**Compito da svolgere**
Per favore, prosegui il testo sulla data della Giornata della memoria a partire dalla sua ultima riga.

**Testo fornito**
---*---

[2] A proposito della sua proposta, lo stesso Colombo ha poi dichiarato “Il rastrellamento del Ghetto di Roma è una delle dimostrazioni che la Shoah è un delitto anche italiano. E’ vero che il nostro Paese ha avuto un alto numero di Giusti, ma è anche vero che ha scritto delle leggi razziali peggiori di quelle naziste. E tuttavia nel dopoguerra non abbiamo fatto i conti con le nostre responsabilità ma ci siamo autorappresentati come vittime”. Sempre insistendo su questo aspetto ha rincalzato dicendo “La Bulgaria, Paese ultrafascista, lo fece. Non ci fu un solo ebreo in Bulgaria ad essere arrestato o a subire persecuzioni in quanto ebreo. Eichmann dovette chiudere gli uffici a Sofia e aprirli a Budapest, in Ungheria, dove trovò terreno più fertile. In Italia invece le leggi razziali furono firmate da Vittorio Emanuele III di Savoia, unico re a perseguitare con quell’atto il proprio popolo, violando nello stesso tempo lo Statuto albertino, che garantiva la salvaguardia del popolo. Se la Germania si fosse presentata da sola, non sarebbe riuscita a imporre in Europa le leggi razziali. Il ruolo dell’Italia, seconda potenza militare del continente, fu determinante. Altro che Italietta vittima dei nazisti. L’Italia fu responsabile della Shoah e io questo volevo sottolineare scegliendo la data del 16 ottobre 1943”.Sulle difficoltà della data ha invece detto “Io mi ritrovai da solo a sostenere la data del 16 ottobre. Ricordo un confronto al Maurizio Costanzo show in cui tutti gli ospiti, a parte me, erano per il 27 gennaio. La data del 16 ottobre veniva considerata limitante da parte dei rappresentanti dei deportati militari e di quelli politici nei campi di sterminio nazisti. E’ vero che la stragrande maggioranza delle vittime furono gli ebrei ma non si poteva negare il tributo dato dagli altri. A farmi cambiare idea fu Tullia Zevi, allora vicepresidente del congresso ebraico mondiale, che faceva la spola tra Roma e New York. Non potevo impuntarmi su una data, così scrissi un secondo disegno di legge che proponeva il 27 gennaio come giornata della memoria”. L’intervista completa è reperibile qui http://www.corriere.it/cultura/16_marzo_28/olocausto-shoah-libro-guerini-associati-rigano-465cf972-f50a-11e5-ad8f-b6693bfe4739.shtml

[3] Documenti sulla persecuzione degli Ebrei italiani, in Il movimento di liberazione in Italia (poi Italia contemporanea), n° 49, pp. 60-66.
---*---
**Informazioni riportate**
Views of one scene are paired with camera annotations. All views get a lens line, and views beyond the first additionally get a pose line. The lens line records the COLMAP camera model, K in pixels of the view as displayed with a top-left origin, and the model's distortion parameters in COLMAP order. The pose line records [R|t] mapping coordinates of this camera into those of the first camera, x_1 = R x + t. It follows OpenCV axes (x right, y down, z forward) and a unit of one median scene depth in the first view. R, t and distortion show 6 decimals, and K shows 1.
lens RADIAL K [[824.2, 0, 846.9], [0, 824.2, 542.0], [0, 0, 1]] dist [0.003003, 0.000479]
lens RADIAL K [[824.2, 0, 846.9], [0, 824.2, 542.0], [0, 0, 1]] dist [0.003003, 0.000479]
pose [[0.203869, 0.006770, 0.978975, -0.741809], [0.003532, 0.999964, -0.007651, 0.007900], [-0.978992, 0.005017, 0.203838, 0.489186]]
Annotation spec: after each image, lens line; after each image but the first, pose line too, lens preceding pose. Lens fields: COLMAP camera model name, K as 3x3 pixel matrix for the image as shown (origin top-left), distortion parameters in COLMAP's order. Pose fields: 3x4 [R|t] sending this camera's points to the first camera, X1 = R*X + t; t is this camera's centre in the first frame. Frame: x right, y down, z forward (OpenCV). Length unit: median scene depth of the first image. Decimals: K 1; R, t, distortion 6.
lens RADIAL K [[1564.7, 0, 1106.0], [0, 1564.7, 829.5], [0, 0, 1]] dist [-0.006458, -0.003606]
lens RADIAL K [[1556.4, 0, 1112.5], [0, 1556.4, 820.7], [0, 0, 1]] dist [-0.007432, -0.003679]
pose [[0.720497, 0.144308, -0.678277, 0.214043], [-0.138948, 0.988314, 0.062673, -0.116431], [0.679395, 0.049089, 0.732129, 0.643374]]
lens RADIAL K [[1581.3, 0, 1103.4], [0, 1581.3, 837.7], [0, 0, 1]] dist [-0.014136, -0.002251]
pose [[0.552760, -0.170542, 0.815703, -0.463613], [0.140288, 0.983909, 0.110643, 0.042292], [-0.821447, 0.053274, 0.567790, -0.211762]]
---*---
**Risposta all'esercizio**
[4] Il movimento di liberazione in Italia (poi Italia contemporanea), n° 49, pag 60

[5] Il movimento di liberazione in Italia (poi Italia contemporanea), n° 49, pag. 61

[6] Il movimento di liberazione in Italia (poi Italia contemporanea), n° 49, pag. 65

[7] L’audio dell’intervista è reperibile qui: http://digital-library.cdec.it/cdec-web/audiovideo/detail/IT-CDEC-AV0001-000193/arminio-wachsberger.html

[8] I libri sono Arminio Wachsberger, L’interprete, Clara e Silvia Wachsberger, a cura di, Poedi Editore e Gabriele Rigano, l’Interprete di Auschwitz Arminio Wachsberger un testimone d’eccezione della deportazione degli ebrei di Roma, Guerini e Associati, 2015.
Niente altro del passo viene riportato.